31 октября 1803 года последовал именной его императорского величества указ Кабинету: «Как известный писатель, Московского университета почетный член Николай Карамзин изъявил Нам желание посвятить труды свои сочинению полной Истории отечества нашего, то Мы, желая ободрить его в столь похвальном предприятии, Всемилостивейше повелеваем производить ему, в качестве Историографа, по две тысячи рублей ежегодного пенсиона из Кабинета Нашего».
В последнем номере журнала Карамзин напечатал последнюю свою статью «К читателям „Вестника Европы“» — прощальную и благодарственную:
«Сею книжкою заключается „Вестник Европы“, которого я был издателем. В продолжении его не буду иметь никакого участия.
…Изъявляю публике искреннюю мою признательность. Я работал охотно, видя число пренумерантов. „Вестник“ имел счастие заслужить лестные отзывы самих иностранных литераторов: многие русские сочинения переведены из него на немецкий и французский и помещены в журналах, издаваемых на сих языках.
…Милость нашего императора доставляет мне способ отныне совершенно посвятить себя делу важному и, без сомнения, трудному; время покажет, мог ли я без дерзости на то отважиться.
…Между тем с сожалением удаляюсь от публики, которая обязывала меня своим лестным вниманием и благорасположением. Одна мысль утешает меня: та, что я долговременною работою могу (если имею какой-нибудь талант) оправдать доброе мнение сограждан о моем усердии к славе отечества и благодеяние великодушного монарха».
Глава VII
О ЛЮБВИ К ОТЕЧЕСТВУ И НАРОДНОЙ ГОРДОСТИ. 1803–1811
Как ни сильны были печаль и отчаяние Карамзина после смерти Елизаветы Ивановны, ежедневные заботы и время сглаживали, утишали их. Прежде всего, он в полной мере познал новое для него чувство родительской любви. Лето 1803 года он решил снова провести в Свирлове, где был так счастлив и пережил такое горе. Туда его влекли воспоминания о Лизаньке. «Мне, конечно, будет грустно, — сообщает он перед отъездом брату, — но вообще я стал гораздо покойнее…»
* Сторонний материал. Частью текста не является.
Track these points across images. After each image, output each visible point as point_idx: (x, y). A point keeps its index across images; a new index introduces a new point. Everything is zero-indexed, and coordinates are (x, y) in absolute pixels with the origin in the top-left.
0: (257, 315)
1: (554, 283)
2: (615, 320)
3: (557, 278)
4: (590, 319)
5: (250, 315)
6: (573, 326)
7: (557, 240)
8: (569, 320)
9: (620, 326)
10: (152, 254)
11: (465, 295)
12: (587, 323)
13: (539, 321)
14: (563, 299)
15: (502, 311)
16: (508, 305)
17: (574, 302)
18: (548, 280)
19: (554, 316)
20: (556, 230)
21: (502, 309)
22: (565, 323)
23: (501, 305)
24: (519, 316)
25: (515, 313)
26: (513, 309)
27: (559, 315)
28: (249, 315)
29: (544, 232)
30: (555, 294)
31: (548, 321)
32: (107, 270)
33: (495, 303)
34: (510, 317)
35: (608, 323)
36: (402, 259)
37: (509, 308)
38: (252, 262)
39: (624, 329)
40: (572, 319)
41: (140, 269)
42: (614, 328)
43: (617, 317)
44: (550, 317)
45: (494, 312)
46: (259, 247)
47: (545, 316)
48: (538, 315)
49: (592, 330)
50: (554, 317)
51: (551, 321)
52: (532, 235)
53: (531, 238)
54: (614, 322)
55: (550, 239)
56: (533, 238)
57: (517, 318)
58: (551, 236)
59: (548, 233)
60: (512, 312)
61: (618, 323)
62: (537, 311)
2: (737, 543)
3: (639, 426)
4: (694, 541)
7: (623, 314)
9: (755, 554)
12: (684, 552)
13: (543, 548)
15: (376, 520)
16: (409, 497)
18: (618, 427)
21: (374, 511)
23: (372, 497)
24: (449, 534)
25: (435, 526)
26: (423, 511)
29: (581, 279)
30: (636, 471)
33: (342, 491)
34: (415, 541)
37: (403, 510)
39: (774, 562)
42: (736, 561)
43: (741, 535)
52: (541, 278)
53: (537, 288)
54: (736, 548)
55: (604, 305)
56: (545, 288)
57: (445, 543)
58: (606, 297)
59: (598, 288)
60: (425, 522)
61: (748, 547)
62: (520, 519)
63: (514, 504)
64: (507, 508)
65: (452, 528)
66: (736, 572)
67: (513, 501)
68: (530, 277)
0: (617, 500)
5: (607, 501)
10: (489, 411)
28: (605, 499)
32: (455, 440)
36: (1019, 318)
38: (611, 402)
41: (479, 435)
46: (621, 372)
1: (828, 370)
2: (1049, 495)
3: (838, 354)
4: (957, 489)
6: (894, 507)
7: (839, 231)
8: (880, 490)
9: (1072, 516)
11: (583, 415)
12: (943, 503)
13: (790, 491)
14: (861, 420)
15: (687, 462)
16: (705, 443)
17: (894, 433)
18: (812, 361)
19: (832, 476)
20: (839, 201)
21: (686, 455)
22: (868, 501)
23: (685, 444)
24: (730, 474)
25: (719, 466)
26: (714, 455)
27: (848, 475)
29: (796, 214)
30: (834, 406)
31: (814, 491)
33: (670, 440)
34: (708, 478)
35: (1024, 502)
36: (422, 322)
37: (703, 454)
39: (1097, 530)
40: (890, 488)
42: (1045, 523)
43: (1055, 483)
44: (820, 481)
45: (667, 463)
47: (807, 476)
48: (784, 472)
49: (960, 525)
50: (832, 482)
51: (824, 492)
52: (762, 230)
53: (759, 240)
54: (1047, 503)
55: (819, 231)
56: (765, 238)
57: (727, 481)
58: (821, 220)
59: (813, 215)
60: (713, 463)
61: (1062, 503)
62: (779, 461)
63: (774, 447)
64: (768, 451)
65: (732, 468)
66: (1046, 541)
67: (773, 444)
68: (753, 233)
«…Я был в великом беспокойстве о моей Сонюшке… теперь она, слава Богу! здорова, и я спокойнее. Находя одно утешение в ней, боюсь и страдаю, как скоро она нездорова. Сделав одну важную потерю, человек уже не уверен ни в чем на земле… Родительское сердце не может быть пусто: когда оно не страдает, то наслаждается. Дай Бог и вам и мне вырастить своих милых».
Из Свирлова в Москву Карамзин вернулся только в октябре, и заставила его это сделать лишь дурная погода.
В Москве жизнь Карамзина текла так же, как в деревне: очень скромная, в работе, с редкими выездами. Старый слуга Карамзина Лука, крепостной Елизаветы Ивановны, рассказывал: «После смерти жены Николай Михайлович нанял домик в Марьиной Роще и поручил Сонюшку Илье (своему крепостному дядьке, который ходил за ним в пансионе Шадена и сопровождал в заграничном путешествии. —
С этим же Лукой связан анекдот, рассказанный П. А. Вяземским в «Старой записной книжке», о том, как однажды Карамзин, приехав к кому-то с визитом и не застав хозяина дома, велел своему слуге записать его в визитном листе, и тот записал: «Карамзин, граф истории».
Пять месяцев деревенского уединения в Свирлове были временем серьезного, спокойного осмысления своего положения и самооценки. Там Карамзин пишет третий философский диалог Мелодора и Филалета «О счастливейшем времени в жизни», заключающий в себе систему его жизненной философии.